The last plane I designed was a million times better than the first one. The funny thing was the first one actually flew pretty well.

My old man wanted to get into radio control, but he didn’t know anything about the hook-ups—the radio system, the servos and pushrods. Someone suggested he get a kit or two and build them. Join the club and learn how to fly them. After a couple of R/C kits the old bugger was back to designing his own planes. He liked the idea of electric flight and the kits of the day were all shit, no ailerons, no power, basically clunky stuff designed by enthusiastic amateurs. My old man’s woodwork and covering were as good as anyone’s and better than ninety percent of the club fliers, admittedly kit-builders and sport-flyers, around here.

My old man taught me a lot. I watched that man, and after building hundreds of rubber band models, he really was a craftsman in the sense of miniature carpentry, with knife, sanding block, small saws, grinders, files and drills.

Virtually all of the skills required to build a flying radio control model are relevant, in fact highly-useful in building and flying a full-sized aircraft. It’s just a lot more expensive. The stakes are higher and the price of a mistake goes up drastically. But basically it is the exact same set of skills.

One of those skills is the ability to focus, to look ahead a few steps and see what is required. One of the skills is analysis. The ability to look at he plans and to realize that they can’t possibly tell you every little thing that you need to know.

A certain level of skill is presumed with every kit bought and sold. If a radio-control model aircraft kit is intended for beginners, it will be advertised as such.

My Fleet Finch was a scale model, the kit was intended for experts. My skills were such that it was well-built and well-engineered. The designer of the kit, made some serious errors and I would have done quite a few things differently. The design was idiosyncratic, and drew heavily on some techniques that the designer clearly didn’t invent. He was unduly influenced.

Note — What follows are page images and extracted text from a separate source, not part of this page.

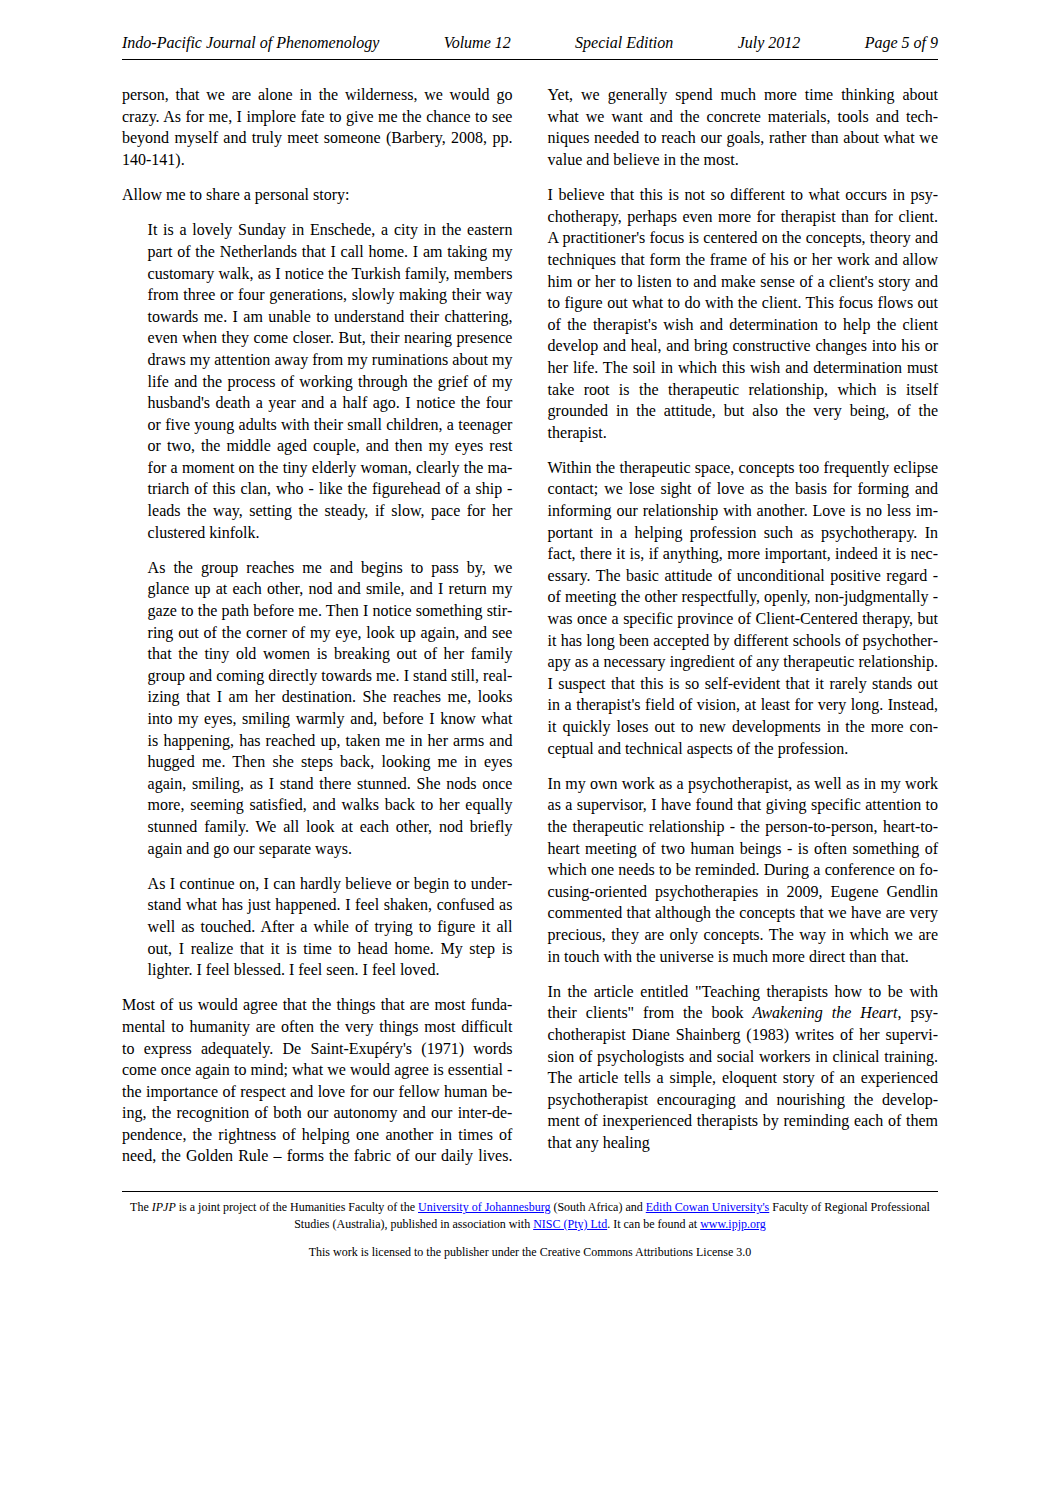Indo-Pacific Journal of Phenomenology Volume 12 Special Edition July 2012 Page 5 of 9
person, that we are alone in the wilderness, we would go crazy. As for me, I implore fate to give me the chance to see beyond myself and truly meet someone (Barbery, 2008, pp. 140-141).
Allow me to share a personal story:
It is a lovely Sunday in Enschede, a city in the eastern part of the Netherlands that I call home. I am taking my customary walk, as I notice the Turkish family, members from three or four generations, slowly making their way towards me. I am unable to understand their chattering, even when they come closer. But, their nearing presence draws my attention away from my ruminations about my life and the process of working through the grief of my husband's death a year and a half ago. I notice the four or five young adults with their small children, a teenager or two, the middle aged couple, and then my eyes rest for a moment on the tiny elderly woman, clearly the matriarch of this clan, who - like the figurehead of a ship - leads the way, setting the steady, if slow, pace for her clustered kinfolk.
As the group reaches me and begins to pass by, we glance up at each other, nod and smile, and I return my gaze to the path before me. Then I notice something stirring out of the corner of my eye, look up again, and see that the tiny old women is breaking out of her family group and coming directly towards me. I stand still, realizing that I am her destination. She reaches me, looks into my eyes, smiling warmly and, before I know what is happening, has reached up, taken me in her arms and hugged me. Then she steps back, looking me in eyes again, smiling, as I stand there stunned. She nods once more, seeming satisfied, and walks back to her equally stunned family. We all look at each other, nod briefly again and go our separate ways.
As I continue on, I can hardly believe or begin to understand what has just happened. I feel shaken, confused as well as touched. After a while of trying to figure it all out, I realize that it is time to head home. My step is lighter. I feel blessed. I feel seen. I feel loved.
Most of us would agree that the things that are most fundamental to humanity are often the very things most difficult to express adequately. De Saint-Exupéry's (1971) words come once again to mind; what we would agree is essential - the importance of respect and love for our fellow human being, the recognition of both our autonomy and our inter-dependence, the rightness of helping one another in times of need, the Golden Rule – forms the fabric of our daily lives. Yet, we generally spend much more time thinking about what we want and the concrete materials, tools and techniques needed to reach our goals, rather than about what we value and believe in the most.
I believe that this is not so different to what occurs in psychotherapy, perhaps even more for therapist than for client. A practitioner's focus is centered on the concepts, theory and techniques that form the frame of his or her work and allow him or her to listen to and make sense of a client's story and to figure out what to do with the client. This focus flows out of the therapist's wish and determination to help the client develop and heal, and bring constructive changes into his or her life. The soil in which this wish and determination must take root is the therapeutic relationship, which is itself grounded in the attitude, but also the very being, of the therapist.
Within the therapeutic space, concepts too frequently eclipse contact; we lose sight of love as the basis for forming and informing our relationship with another. Love is no less important in a helping profession such as psychotherapy. In fact, there it is, if anything, more important, indeed it is necessary. The basic attitude of unconditional positive regard - of meeting the other respectfully, openly, non-judgmentally - was once a specific province of Client-Centered therapy, but it has long been accepted by different schools of psychotherapy as a necessary ingredient of any therapeutic relationship. I suspect that this is so self-evident that it rarely stands out in a therapist's field of vision, at least for very long. Instead, it quickly loses out to new developments in the more conceptual and technical aspects of the profession.
In my own work as a psychotherapist, as well as in my work as a supervisor, I have found that giving specific attention to the therapeutic relationship - the person-to-person, heart-to-heart meeting of two human beings - is often something of which one needs to be reminded. During a conference on focusing-oriented psychotherapies in 2009, Eugene Gendlin commented that although the concepts that we have are very precious, they are only concepts. The way in which we are in touch with the universe is much more direct than that.
In the article entitled "Teaching therapists how to be with their clients" from the book Awakening the Heart, psychotherapist Diane Shainberg (1983) writes of her supervision of psychologists and social workers in clinical training. The article tells a simple, eloquent story of an experienced psychotherapist encouraging and nourishing the development of inexperienced therapists by reminding each of them that any healing
The IPJP is a joint project of the Humanities Faculty of the University of Johannesburg (South Africa) and Edith Cowan University's Faculty of Regional Professional Studies (Australia), published in association with NISC (Pty) Ltd. It can be found at www.ipjp.org
This work is licensed to the publisher under the Creative Commons Attributions License 3.0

My heat-shrink Mylar covering job was very good without being professional—nine year old kids in China do a fantastic job of covering some of the new park flyers for example.

As far as professional scale competition, my plane would have been the most amateurish thing there. 

That really wasn’t my focus with that particular airplane.

All I really wanted, (and I bought that kit for $60.00 at a buddy’s fire sale, from a guy called Ray Duzek), was a big and colourful biplane to fly. It had adequate power with an O.S. 40 FP and it was fully aerobatic.

It flew just like the real thing, which is to say it took a light touch, and coordinating rudder with ailerons, elevator, throttle, etc. It took a year and a half to build that plane.

Even my old man was impressed.

I don’t know if I’ll ever get back into flying or not.

It’s a question of time, money and commitment.

I still have a Fokker D-VII and all the equipment to fly it.

I think it’s a question of wanting it badly enough.

Maybe I just don’t have time for it anymore.